## TASK PROMPT:
Rewrite everything from the line containing "collection date: 1962-07-24" down to the end of the lines, putting "site" wherever "locality" appears and leaving all else as it is.

## DATA SUPPLIED:
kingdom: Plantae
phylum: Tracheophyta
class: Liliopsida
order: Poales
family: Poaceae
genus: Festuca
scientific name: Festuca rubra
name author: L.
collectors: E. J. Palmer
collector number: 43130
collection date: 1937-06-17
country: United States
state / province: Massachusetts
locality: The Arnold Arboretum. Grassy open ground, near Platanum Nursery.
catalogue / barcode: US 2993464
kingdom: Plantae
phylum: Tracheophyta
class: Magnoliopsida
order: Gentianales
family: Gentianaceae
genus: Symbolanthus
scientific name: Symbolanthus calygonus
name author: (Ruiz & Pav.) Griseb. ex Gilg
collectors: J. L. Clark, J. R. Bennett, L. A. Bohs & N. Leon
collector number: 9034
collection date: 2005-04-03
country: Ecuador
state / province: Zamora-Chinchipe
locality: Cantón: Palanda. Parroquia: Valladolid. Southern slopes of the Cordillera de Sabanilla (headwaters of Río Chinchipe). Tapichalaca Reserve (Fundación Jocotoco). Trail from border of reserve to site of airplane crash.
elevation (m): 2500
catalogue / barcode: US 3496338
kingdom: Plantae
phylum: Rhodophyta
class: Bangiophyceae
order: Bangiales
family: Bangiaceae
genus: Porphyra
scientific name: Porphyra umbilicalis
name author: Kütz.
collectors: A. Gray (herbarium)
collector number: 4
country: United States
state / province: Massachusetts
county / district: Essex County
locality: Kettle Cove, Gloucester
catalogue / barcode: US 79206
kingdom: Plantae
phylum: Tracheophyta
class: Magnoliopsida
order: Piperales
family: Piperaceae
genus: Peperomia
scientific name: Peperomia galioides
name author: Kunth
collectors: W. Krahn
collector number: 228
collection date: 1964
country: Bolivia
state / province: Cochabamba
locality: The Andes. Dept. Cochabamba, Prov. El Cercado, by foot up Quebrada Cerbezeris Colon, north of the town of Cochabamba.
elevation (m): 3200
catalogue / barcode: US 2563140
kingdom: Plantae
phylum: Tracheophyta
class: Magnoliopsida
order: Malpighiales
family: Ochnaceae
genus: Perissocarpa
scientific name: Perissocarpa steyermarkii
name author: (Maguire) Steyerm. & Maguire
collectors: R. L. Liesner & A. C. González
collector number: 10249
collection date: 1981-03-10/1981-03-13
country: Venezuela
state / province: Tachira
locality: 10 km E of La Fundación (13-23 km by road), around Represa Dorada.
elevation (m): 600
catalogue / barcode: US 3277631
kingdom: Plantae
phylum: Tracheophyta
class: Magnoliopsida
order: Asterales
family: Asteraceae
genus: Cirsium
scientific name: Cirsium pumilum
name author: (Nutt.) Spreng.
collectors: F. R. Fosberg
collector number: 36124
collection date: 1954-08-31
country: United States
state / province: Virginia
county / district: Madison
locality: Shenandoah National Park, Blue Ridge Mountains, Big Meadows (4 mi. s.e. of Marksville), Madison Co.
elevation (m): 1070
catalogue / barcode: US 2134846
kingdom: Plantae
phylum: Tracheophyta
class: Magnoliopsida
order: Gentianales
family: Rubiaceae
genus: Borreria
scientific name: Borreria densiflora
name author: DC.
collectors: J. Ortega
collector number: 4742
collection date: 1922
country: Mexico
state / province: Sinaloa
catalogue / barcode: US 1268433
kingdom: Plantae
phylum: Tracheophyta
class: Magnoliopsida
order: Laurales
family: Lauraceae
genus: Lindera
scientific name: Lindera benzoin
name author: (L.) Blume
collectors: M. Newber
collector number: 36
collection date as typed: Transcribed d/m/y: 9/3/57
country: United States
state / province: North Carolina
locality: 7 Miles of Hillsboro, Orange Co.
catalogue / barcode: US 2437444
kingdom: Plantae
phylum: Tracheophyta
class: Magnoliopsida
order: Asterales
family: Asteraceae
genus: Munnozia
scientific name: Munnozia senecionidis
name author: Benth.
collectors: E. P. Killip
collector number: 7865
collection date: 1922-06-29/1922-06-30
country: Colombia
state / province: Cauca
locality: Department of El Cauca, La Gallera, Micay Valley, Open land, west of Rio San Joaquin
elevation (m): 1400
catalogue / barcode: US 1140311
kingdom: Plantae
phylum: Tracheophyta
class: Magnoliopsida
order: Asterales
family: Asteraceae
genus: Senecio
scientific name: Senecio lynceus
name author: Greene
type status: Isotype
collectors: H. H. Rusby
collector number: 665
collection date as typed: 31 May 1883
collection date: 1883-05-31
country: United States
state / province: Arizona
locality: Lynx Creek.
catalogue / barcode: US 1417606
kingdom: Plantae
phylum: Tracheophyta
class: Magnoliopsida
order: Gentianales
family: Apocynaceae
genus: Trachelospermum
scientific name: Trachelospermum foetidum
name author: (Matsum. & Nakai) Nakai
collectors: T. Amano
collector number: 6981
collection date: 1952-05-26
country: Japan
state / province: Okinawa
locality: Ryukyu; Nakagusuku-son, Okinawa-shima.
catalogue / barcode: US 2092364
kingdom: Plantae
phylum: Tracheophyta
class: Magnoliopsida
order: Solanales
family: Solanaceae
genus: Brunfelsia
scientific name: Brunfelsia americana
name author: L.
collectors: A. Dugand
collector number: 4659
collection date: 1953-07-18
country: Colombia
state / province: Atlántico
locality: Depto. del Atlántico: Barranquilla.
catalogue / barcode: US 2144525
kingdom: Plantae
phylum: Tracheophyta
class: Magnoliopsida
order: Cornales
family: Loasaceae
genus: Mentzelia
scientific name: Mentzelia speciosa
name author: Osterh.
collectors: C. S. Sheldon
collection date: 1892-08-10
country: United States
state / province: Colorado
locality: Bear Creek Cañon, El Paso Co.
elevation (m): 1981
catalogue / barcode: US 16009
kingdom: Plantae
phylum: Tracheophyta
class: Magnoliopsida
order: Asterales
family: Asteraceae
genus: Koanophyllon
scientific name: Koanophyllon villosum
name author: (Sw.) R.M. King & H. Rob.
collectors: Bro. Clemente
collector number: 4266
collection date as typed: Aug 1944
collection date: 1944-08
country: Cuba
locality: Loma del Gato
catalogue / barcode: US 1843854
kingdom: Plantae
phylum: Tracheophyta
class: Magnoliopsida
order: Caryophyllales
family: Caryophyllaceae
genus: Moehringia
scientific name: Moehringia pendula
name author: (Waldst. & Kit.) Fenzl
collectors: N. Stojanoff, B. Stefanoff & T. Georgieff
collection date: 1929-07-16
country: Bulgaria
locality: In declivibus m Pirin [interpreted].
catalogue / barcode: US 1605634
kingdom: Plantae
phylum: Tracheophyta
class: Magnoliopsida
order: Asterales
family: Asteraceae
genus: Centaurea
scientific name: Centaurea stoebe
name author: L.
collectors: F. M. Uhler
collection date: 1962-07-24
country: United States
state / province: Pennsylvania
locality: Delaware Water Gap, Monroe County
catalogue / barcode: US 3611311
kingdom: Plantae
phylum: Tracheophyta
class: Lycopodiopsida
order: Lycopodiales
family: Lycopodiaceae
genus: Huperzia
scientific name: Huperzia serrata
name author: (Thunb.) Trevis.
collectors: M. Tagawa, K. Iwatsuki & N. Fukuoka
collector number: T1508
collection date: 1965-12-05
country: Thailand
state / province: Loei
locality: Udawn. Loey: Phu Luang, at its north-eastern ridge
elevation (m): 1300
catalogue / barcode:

## FINAL RESULT:
collection date: 1962-07-24
country: United States
state / province: Pennsylvania
site: Delaware Water Gap, Monroe County
catalogue / barcode: US 3611311
kingdom: Plantae
phylum: Tracheophyta
class: Lycopodiopsida
order: Lycopodiales
family: Lycopodiaceae
genus: Huperzia
scientific name: Huperzia serrata
name author: (Thunb.) Trevis.
collectors: M. Tagawa, K. Iwatsuki & N. Fukuoka
collector number: T1508
collection date: 1965-12-05
country: Thailand
state / province: Loei
site: Udawn. Loey: Phu Luang, at its north-eastern ridge
elevation (m): 1300
catalogue / barcode:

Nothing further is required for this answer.